Antes que pudesse dizer outra palavra roubei-lhe um beijo calando sua risada, o qual para minha felicidade foi correspondido. Enfim estava liberto, ali com os lábios dela junto aos meus, senti-me livre de algo o qual ultrapassa minhas forças, mas não bastou. Com a mão em seu rosto, algumas palavras enfim tiram-me agora certamente de um tormento absoluto. Não resisto
-... Amo você!-digo ainda um pouco hesitante.

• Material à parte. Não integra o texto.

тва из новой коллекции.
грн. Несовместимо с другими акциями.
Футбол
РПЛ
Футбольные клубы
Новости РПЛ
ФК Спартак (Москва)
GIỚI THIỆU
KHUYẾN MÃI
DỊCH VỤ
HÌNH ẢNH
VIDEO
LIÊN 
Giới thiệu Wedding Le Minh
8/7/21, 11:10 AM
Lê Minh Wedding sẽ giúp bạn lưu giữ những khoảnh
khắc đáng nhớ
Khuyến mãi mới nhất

Com isto, tiro-lhe um sorriso o qual sei que para sempre será marcado em minha mente.
A noite se passa. No outro dia, estou eu na varanda a esperando. A tarde toda se vai e a jovem não aparece. Vou a sua residência procurá-la. Lá, encontro seu pai saindo rua a fora.
- Senhor, olá! A senhorita, vossa filha esta?
O velho Baronete olha para mim
- Não garoto! Branca saiu da cidade com a mãe, não sei quando voltam!-diz o velho um tanto cabisbaixo, porém com a voz ainda em alto tom.
- Ah...! Sim, agradeço!-afasto-me aos poucos dele pensativo.
Apesar do ocorrido na noite passada, vejo que a senhorita Branca Morey não é pássaro que ‘vive em gaiola’, partiu com a mãe, sabem-se lá quando volta... . Mesmo não a tendo mais, seu sorriso ficou gravado em minha mente. Hoje ela tem conhecimento do meu amor! Quem sabe retorne, ou escreva! Quem sabe me ame, mas preferiu se afastar! Sim, são muitas incertezas, mas quem sou eu para querer entender o que houve? Ao entardecer é certo que na varanda outra vez estarei. Esperando, a encantadora menina do vestido vermelho passar.